◆ To do
Records follow. Copy every line with "which".

[Dataset entries]
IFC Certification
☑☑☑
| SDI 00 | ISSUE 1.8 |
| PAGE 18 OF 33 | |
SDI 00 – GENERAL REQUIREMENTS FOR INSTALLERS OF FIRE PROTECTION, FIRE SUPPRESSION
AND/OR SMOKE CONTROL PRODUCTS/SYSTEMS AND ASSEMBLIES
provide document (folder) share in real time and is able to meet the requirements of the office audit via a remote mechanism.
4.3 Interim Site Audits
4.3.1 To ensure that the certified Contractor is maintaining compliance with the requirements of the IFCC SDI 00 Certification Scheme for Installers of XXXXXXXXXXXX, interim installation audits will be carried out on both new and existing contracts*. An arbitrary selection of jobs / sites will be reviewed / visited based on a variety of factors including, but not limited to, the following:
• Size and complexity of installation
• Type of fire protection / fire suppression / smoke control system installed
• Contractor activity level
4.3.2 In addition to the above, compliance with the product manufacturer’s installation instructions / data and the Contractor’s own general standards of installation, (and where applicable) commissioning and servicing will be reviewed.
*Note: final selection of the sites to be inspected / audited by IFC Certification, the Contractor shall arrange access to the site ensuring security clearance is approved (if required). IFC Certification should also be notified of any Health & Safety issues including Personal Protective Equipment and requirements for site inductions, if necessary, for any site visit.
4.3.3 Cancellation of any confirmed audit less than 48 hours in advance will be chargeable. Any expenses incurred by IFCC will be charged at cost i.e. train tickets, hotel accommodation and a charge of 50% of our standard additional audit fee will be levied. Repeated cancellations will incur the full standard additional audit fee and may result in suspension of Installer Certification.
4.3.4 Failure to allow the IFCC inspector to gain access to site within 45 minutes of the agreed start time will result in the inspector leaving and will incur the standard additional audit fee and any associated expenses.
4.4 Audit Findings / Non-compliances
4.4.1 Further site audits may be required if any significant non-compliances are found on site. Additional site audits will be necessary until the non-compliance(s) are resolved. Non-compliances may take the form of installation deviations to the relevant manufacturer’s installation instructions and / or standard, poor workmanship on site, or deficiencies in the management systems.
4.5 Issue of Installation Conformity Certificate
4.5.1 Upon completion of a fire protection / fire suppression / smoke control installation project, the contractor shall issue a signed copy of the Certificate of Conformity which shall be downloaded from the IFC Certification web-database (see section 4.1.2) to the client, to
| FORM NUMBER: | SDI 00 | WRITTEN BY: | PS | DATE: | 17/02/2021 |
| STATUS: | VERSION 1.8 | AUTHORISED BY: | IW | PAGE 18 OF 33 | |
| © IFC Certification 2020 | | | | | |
...
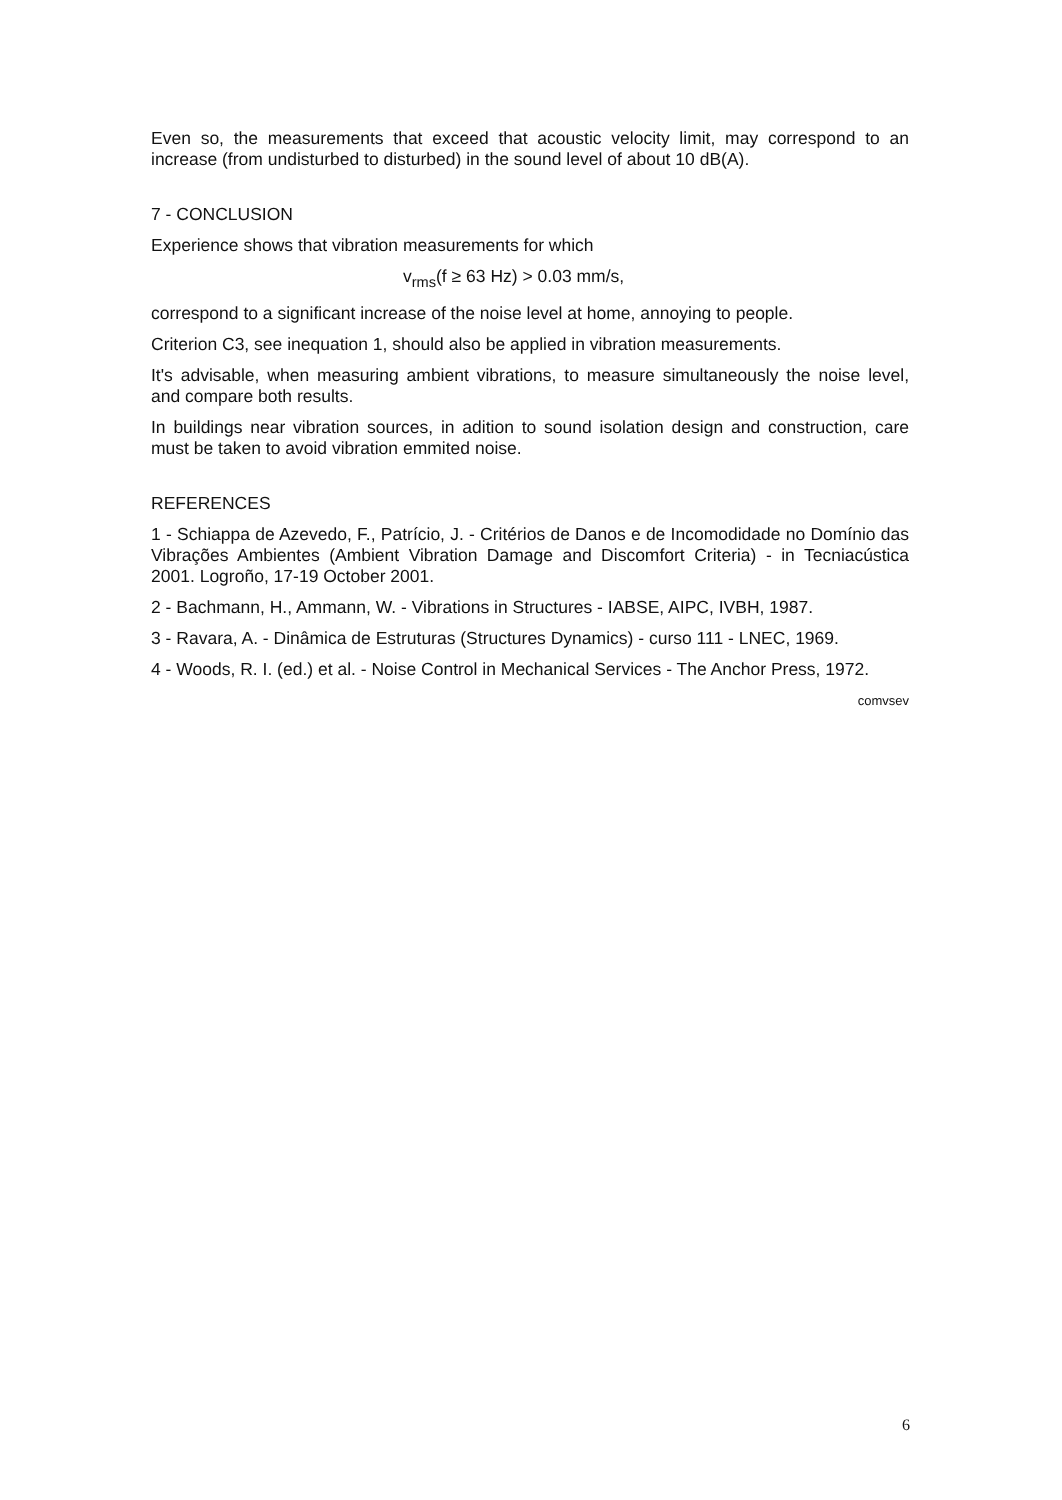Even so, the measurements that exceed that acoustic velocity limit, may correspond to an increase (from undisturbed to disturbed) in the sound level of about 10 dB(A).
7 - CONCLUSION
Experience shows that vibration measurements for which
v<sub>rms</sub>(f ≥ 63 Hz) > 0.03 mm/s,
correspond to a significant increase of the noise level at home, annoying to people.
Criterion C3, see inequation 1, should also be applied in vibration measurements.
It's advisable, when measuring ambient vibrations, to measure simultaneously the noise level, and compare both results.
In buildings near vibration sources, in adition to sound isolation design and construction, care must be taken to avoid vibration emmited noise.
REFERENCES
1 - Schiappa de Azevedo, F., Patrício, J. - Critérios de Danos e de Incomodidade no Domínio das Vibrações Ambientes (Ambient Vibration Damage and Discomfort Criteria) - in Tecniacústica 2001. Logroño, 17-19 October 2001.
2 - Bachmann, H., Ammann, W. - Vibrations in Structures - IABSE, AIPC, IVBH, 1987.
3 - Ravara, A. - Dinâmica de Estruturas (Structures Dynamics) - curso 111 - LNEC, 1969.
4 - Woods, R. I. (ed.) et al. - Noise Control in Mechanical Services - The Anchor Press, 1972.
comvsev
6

◆ Response below
4.5.1 Upon completion of a fire protection / fire suppression / smoke control installation project, the contractor shall issue a signed copy of the Certificate of Conformity which shall be downloaded from the IFC Certification web-database (see section 4.1.2) to the client, to
Experience shows that vibration measurements for which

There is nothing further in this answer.